Lauréline Fontaine
Qu’est-ce qu’un « grand » juriste ?
Essai sur les juristes et la pensée juridique contemporaine
éd. Lextenso, 2012
Présentation
Il y avait sans doute deux méthodes pour aborder la question du « grand » juriste : la méthode essentialiste, consistant à identifier la vérité d’un grand juriste, ou la méthode plus nominaliste, qui consiste à déterminer à partir de quelle(s) qualité(s) et comment, dans la communauté des juristes (concept qui suppose une unité qui n’est pas avérée mais que je prends au sens d’agrégat de l’ensemble des juristes), un juriste tend à être qualifié de « grand »?
D’une certaine manière, je n’ai pas choisi entre les deux démarches, en optant pour une présentation en deux étapes : Etre un « grand » juriste ou l’intimité du « grand » juriste, dans une première partie, et Paraître un « grand » juriste ou le « grand » juriste dans sa communauté, dans une deuxième partie. Je précise d’emblée que, dès la première partie, et sans doute dans l’ouvrage en général, je n’entends pas dire ce qu’est vraiment un « grand » juriste, mais ce que je prétends que tout juriste doit ou devrait être. Le « grand » juriste est en réalité, dans cet ouvrage, celui qui « doit » être un juriste, avant tout. Le fil de cet ouvrage est donc ce que devrait tout juriste. Je revendique en ce sens une attitude normative, que j’étaye sur une analyse du monde des juristes et de la pensée juridique, et sur une réflexion personnelle, c’est-à-dire sur un engagement personnel. La réflexion sur le « grand » juriste apparaît ainsi comme un moyen de parler des juristes dans la société contemporaine, ce qui explique le sous-titre de cet ouvrage : « Essai sur les juristes et la pensée juridique contemporaine ».
J’ai donc « situé » ma réflexion, en la fixant sur la période contemporaine, ce n’exclut pas bien sûr un certain nombre de références et de réflexions historiques, auxquelles cependant j’ai essayé de donner une place réduite, comptant à la fois sur les connaissances de mes lecteurs et, à défaut, sur leur envie de les investir.
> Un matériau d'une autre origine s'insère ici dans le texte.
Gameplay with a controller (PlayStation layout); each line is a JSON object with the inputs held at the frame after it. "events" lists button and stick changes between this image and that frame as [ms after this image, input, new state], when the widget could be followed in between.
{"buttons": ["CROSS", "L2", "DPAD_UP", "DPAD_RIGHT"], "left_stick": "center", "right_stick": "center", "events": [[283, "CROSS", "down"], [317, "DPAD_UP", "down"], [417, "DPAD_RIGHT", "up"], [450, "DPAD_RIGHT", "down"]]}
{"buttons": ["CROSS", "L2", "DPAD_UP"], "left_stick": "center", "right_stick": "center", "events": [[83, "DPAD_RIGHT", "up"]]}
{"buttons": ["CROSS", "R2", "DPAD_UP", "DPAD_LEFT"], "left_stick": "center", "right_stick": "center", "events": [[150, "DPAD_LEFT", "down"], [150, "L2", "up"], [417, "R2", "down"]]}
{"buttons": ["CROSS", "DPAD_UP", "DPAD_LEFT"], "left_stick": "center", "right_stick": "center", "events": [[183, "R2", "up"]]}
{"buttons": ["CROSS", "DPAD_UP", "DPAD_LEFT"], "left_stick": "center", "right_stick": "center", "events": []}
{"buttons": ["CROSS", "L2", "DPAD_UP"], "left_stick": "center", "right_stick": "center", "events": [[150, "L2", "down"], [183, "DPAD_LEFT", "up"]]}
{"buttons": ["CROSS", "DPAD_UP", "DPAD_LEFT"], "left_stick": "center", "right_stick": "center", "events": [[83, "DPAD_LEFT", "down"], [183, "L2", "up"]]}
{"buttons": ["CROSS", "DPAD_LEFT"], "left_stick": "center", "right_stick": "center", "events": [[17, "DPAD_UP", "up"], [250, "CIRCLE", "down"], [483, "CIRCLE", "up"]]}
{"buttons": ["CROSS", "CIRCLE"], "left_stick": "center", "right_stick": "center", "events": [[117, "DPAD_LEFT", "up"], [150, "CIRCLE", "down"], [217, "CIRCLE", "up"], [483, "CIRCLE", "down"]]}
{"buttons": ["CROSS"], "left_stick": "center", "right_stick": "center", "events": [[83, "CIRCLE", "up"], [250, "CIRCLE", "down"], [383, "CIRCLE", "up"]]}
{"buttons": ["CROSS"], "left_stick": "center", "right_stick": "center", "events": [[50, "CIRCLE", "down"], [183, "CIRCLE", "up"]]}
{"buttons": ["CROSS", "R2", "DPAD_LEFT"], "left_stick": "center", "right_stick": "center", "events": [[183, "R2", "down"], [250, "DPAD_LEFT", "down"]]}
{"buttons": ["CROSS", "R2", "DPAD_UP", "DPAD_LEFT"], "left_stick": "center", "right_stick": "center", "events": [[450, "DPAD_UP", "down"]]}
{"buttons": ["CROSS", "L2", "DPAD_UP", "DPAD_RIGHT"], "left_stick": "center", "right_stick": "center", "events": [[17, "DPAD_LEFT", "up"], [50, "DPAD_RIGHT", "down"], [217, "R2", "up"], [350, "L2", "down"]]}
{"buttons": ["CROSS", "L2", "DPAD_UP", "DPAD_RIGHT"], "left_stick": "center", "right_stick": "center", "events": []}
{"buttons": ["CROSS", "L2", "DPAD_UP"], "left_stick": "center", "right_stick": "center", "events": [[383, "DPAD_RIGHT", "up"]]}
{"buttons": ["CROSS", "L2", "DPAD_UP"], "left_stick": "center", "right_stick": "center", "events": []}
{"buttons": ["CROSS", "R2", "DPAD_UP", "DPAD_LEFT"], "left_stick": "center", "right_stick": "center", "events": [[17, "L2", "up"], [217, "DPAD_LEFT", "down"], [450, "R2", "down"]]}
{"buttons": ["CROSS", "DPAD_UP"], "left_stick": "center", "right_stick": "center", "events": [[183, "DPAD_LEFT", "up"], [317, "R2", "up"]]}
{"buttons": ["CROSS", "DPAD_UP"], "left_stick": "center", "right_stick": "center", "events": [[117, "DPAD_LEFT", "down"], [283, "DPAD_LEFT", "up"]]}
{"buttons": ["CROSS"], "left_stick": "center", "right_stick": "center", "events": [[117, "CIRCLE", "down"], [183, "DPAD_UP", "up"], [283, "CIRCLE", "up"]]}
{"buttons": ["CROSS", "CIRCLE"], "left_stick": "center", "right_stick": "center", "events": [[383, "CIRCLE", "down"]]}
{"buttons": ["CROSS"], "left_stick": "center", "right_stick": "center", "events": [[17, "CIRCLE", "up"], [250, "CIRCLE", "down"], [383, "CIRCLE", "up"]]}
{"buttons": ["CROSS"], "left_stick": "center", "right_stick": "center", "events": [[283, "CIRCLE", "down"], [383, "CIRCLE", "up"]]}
Les quelques développements historiques se veulent ainsi référentiels mais suffisamment explicites pour piquer au vif ceux qui voudraient en savoir un peu plus. L’ouvrage est relativement court, qui entend surtout interroger sur la raison d’être de l’activité des juristes.
La recherche sur les juristes est encore « située », parce que selon les lieux et les époques les conditions sont bien différentes. Et d’ailleurs, les conditions dans lesquelles j’ai évolué et reçu ma formation de « juriste » déterminent sans aucun doute une partie du contenu de cet ouvrage. Définir le juriste et le « grand » juriste, c’est donc parler d’une société particulière, et c’est, pour son auteur, parler aussi de soi.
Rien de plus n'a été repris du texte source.